Dr. Carlos A. Disandro, La Plata, 1986
[1] No grego clássico e helenístico, o uso do artigo definido com substantivos abstratos (como fé, verdade ou justiça) serve para substantivar e concretizar o conceito. Se o texto dissesse apenas pístin (sem artigo), Jesus estaria perguntando se encontraria fé no sentido genérico, isto é, qualquer tipo de sentimento religioso, confiança humana, piedade subjetiva ou disposição interna nas pessoas. Ao usar tēn pístin (com o artigo), o texto refere-se à Fé — com letra maiúscula —, isto é, a uma realidade específica, objetiva e indivisível. Não é “uma fé qualquer”, mas o corpo preciso e inalterável da Revelação divina depositado na Igreja. Disandro argumenta que a Fé de que Jesus fala não depende das flutuações da história, das culturas ou das opiniões dos homens. Ela é absoluta porque subsiste por si mesma na esfera do Mistério Teândrico. Ela não é relativa: ou ela é encontrada em sua integridade, ou simplesmente não é a Fé (tēn pístin). (N.T.)
[2] Quando pensamos em “combate da fé”, geralmente entendemos como “o combate pela fé” (nós lutando para defender nossas crenças). Disandro rejeita essa visão passiva e prefere o genitivo subjetivo: para ele, a própria Fé é o sujeito que combate; ela não é um objeto indefeso que necessite de proteção ou salvação; ela é a própria força (no original grego: dynamis) vinda do alto que “afirma, dirime e combate” os erros do mundo. Nós não defendemos a Fé; é a Fé que, substantivada em nós, nos sustenta no combate contra a apostasia.
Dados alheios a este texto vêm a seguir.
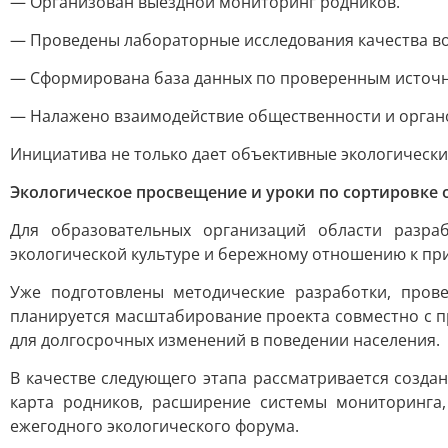
— Организован выездной мониторинг родников.
— Проведены лабораторные исследования качества в
— Сформирована база данных по проверенным источ
— Налажено взаимодействие общественности и органо
Инициатива не только дает объективные экологически
Экологическое просвещение и уроки по сортировке 
Для образовательных организаций области разра
экологической культуре и бережному отношению к пр
Уже подготовлены методические разработки, пров
планируется масштабирование проекта совместно с п
для долгосрочных изменений в поведении населения.
В качестве следующего этапа рассматривается созд
карта родников, расширение системы мониторинга,
ежегодного экологического форума.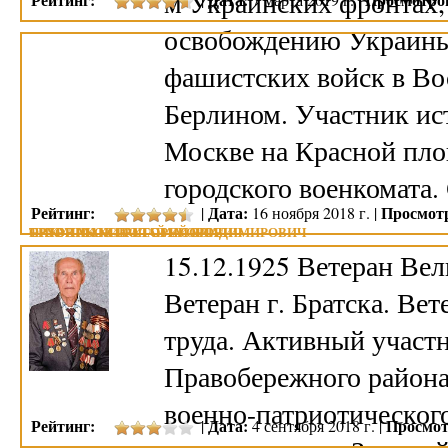
м Украинских фронтах,
освобождению Украины
фашистских войск в Во
Берлином. Участник ис
Москве на Красной пло
городского военкомата
Рейтинг:
Дата:
Просмот
|
16 ноября 2018 г. |
НИКУЛИН НИКОЛАЙ ЕГОРОВИЧ
ОРЛОВ МАКСИМ ТОМАСОВИЧ
ТРУБНИКОВ ГРИГОРИЙ ВЛАДИМИРОВИЧ
15.12.1925 Ветеран Ве
Ветеран г. Братска. Вет
труда. Активный участ
Правобережного района
военно-патриотического
Рейтинг:
Дата:
Просмот
|
4 сентября 2018 г. |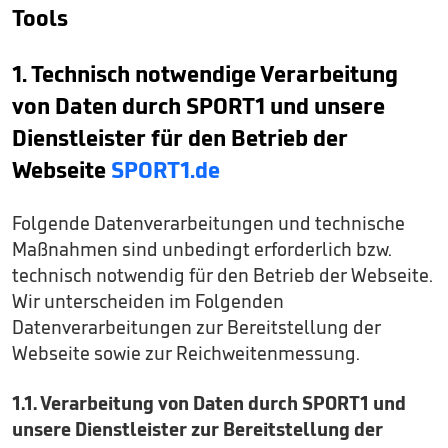
Tools
1. Technisch notwendige Verarbeitung
von Daten durch SPORT1 und unsere
Dienstleister für den Betrieb der
Webseite
SPORT1.de
Folgende Datenverarbeitungen und technische
Maßnahmen sind unbedingt erforderlich bzw.
technisch notwendig für den Betrieb der Webseite.
Wir unterscheiden im Folgenden
Datenverarbeitungen zur Bereitstellung der
Webseite sowie zur Reichweitenmessung.
1.1. Verarbeitung von Daten durch SPORT1 und
unsere Dienstleister zur Bereitstellung der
Logo, o sinal distintivo de quem não a tem é a ausência mesma dessa força propulsora em sua vida e em suas obras. (N.T.)
[3] Disandro reconhece que a palavra kósmos (“mundo”) no Novo Testamento tem uma dupla face (bivalência): o mundo como a criação de Deus, amada por Ele a ponto de enviar Seu Filho para salvá-la (Encarnação e Redenção), e o mundo como a estrutura de poder radicada no pecado que rejeitou e rejeita o Messias — em suma, o “sistema do Anticristo”. Porém, Disandro adverte que mesmo quando a Igreja atua no mundo de forma “positiva” (para salvar e redimir as almas), ela o faz para resgatar e extrair o que está imerso nele, e não para se misturar a ele. O cristão deve estar “no mundo, mas não ser do mundo”. Equiparar a Igreja ao mundo, como se ambos tivessem o mesmo valor ou pudessem dialogar de igual para igual, é o que ele chama de uma “catástrofe geológica” que destrói as bases da própria Fé. (N.T.)